# Objective

Test out querying Wikidata from a Jupyter notebook on Virginia courthouses.

# Conclusions

#### This method of querying Wikidata:

Clean and easy.

#### Comprehensiveness of Wikidata on Virginia courthouses:

According to Wikipedia there are 28 US federal courthouses, 67 county courthouses, and 73 courthouses on the Natl. Register of Historic Places in Virginia.

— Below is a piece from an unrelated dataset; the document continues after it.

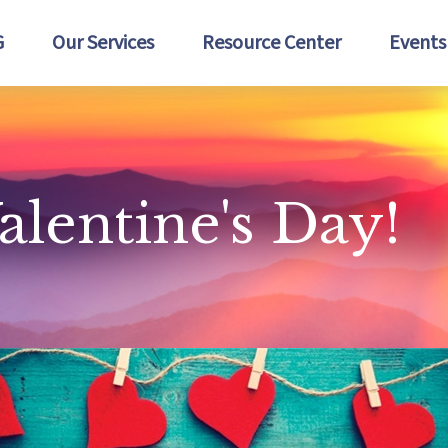
G
Our Services
Resource Center
Events
alentine's Day!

Since our Wikidata query only returns 13 entities, it seems that Wikidata is not that good for Virginia courthouses.

# Links

Query Wikidata: https://query.wikidata.org/

List of US federal courthouses in Virginia (28 entries): https://en.wikipedia.org/wiki/List_of_United_States_federal_courthouses_in_Virginia
- Many of these are no longer in use.

List of county courthouses in Virginia (67 entries): https://en.wikipedia.org/wiki/Category:County_courthouses_in_Virginia

Courthouses on the Natl. Register of Historic Places in Virginia (73 entries): https://en.wikipedia.org/wiki/Category:Courthouses_on_the_National_Register_of_Historic_Places_in_Virginia

In [41]:
import requests
from bs4 import BeautifulSoup as BS
import urllib.request

This query string queries every building that `is an instance of` `courthouse` and `in the administrative territorial entity of` `Virginia`.

In [12]:
url = 'https://query.wikidata.org/sparql'
query = """
SELECT ?building ?buildingLabel
WHERE
{
  ?building wdt:P31 wd:Q1137809;
            wdt:P131 wd:Q1370.  
  SERVICE wikibase:label { bd:serviceParam wikibase:language "[AUTO_LANGUAGE]".}
}
"""

In [13]:
r = requests.get(url, params = {'format': 'json', 'query': query})

In [42]:
data = r.json()

In [43]:
bindings = data['results']['bindings']

In [44]:
qnums = [binding['buildingLabel']['value'] for binding in bindings]

In [48]:
titles = []
for qnum in qnums:
    url ="https://www.wikidata.org/wiki/%s" % qnum
    usock = urllib.request.urlopen(url)
    data = usock.read()
    usock.close()
    soup = BS(data)
    titles.append(soup.find('title').text)

In [52]:
titles[0]

'Dinwiddie County Court House - Wikidata'

In [49]:
names = [title[:-11] for title in titles]

In [50]:
names

['Dinwiddie County Court House',
 'Old Isle of Wight Courthouse',
 'Appomattox Court House',
 'United States Post Office and Courthouse',
 'Brunswick County Courthouse Square',
 'Buckingham Courthouse Historic District',
 'Gloucester County Courthouse Square Historic District',
 'Goochland County Court Square',
 'Lunenburg Courthouse Historic District',
 'Mathews County Courthouse Square',
 "Old Grayson County Courthouse and Clerk's Office",
 'Albemarle County Courthouse Historic District',
 'Powhatan Courthouse Historic District']